The Faraway Nearby by Rebecca Solnit Title: The Faraway Nearby
Author: Rebecca Solnit
Publisher: Viking
ISBN: 9780670025961
Genre: Non-Fiction
Pages: 272
Source: Publisher
Rating: 5/5

When you read Rebecca Solnit, you are in effect reading a world. I don’t say this flippantly mind you. I say this with utmost earnestness because this is what her writing does to you. It makes you consider the world and what it is made of, what it is not and what it should be. It makes you think, feel and perhaps at some point change your life. I started my Rebecca Solnit journey when I read “A Field Guide to Getting Lost” which I highly recommend to one and all. This book that is “The Faraway Nearby” is all about storytelling and empathy in various forms and emotions as we live along the years.

“The Faraway Nearby” is a meditation of sorts – it quietly urges you to sometimes be alone and sometimes just observe the world as it goes by. I know maybe I am being too philosophical, but trust me when I say that this book makes you think logically and emotionally at the same time, which is a rare feat in itself.

So what is this book about?

It is about Solnit’s mother’s Alzheimer’s and the stories that weave through her childhood and adulthood, step by step as the disease unfolds itself and how those stories have helped her shape her life and destiny. It is also book the far-reaching impact of stories in our lives and how they make us who we are and stay with us right till the very end.

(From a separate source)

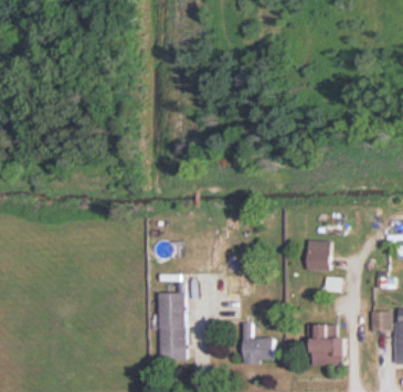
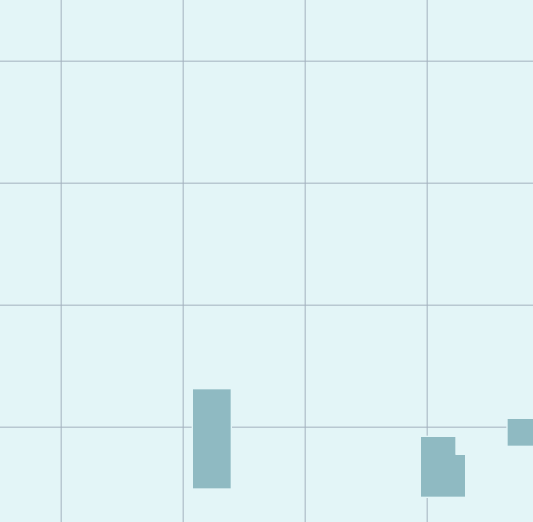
building: [307,240,329,271] -> none
building: [243,325,274,362] -> none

The book uncovers failed and successful relationships. It speaks of illness, mortality and its limitations, and of having an identity which is so prone to change and how to actually make it more stable. Solnit introspects all of this through a legacy of an abundant crop of apricots from a tree at her mother’s former home. The chapters are intertwined with memories, harsh realities and so many consolations in being alive and all of this is linked to the way those apricots are rotting and what she does with them.

“The Faraway Nearby” is an exploration, it is also a kaleidoscope, and it could also very well be just a manifesto on how to live (at least for me). It is not a self-help book. It does not preach. It does not sermonize. It just reflects and speaks of the world we live in and how stories and empathy are heavily dependent on each other.

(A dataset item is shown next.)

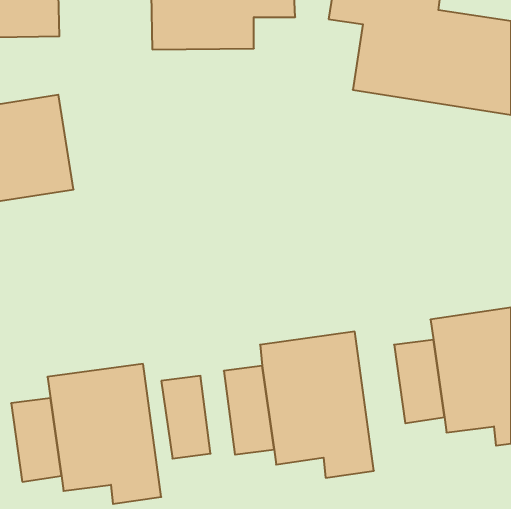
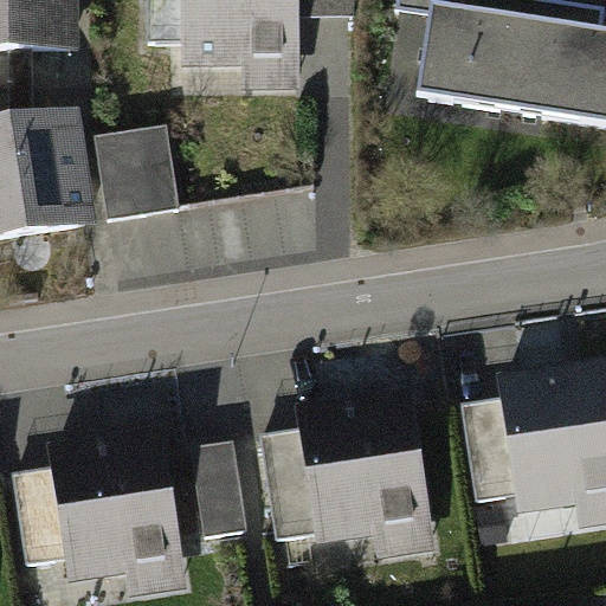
building: none -> [97,124,183,226]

Here are some quotes from the book to give you an idea of what the book is like:

“A book is a heart that only beats in the chest of another.”

“Books are solitudes in which we meet.”

“The present rearranges the past. We never tell the story whole because a life isn’t a story; it’s a whole Milky Way of events and we are forever picking out constellations from it to fit who and where we are.”

“The object we call a book is not the real book, but its potential, like a musical score or seed. It exists fully only in the act of being read; and its real home is in the head of the reader, where the symphony resounds, the seed germinates.A book is a heart that beats in the chest of another.”

“Pain serves a purpose. Without it you are in danger. What you cannot feel you cannot take care of.”